● WRITTEN INSTRUCTION
Reproduce verbatim the stretch from the line containing "phylum: Tracheophyta" through the end of the material below, including both ends.

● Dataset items
==*==
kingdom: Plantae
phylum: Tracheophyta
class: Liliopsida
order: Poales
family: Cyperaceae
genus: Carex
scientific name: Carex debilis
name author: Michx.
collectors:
==*==
● THE ANSWER
phylum: Tracheophyta
class: Liliopsida
order: Poales
family: Cyperaceae
genus: Carex
scientific name: Carex debilis
name author: Michx.
collectors:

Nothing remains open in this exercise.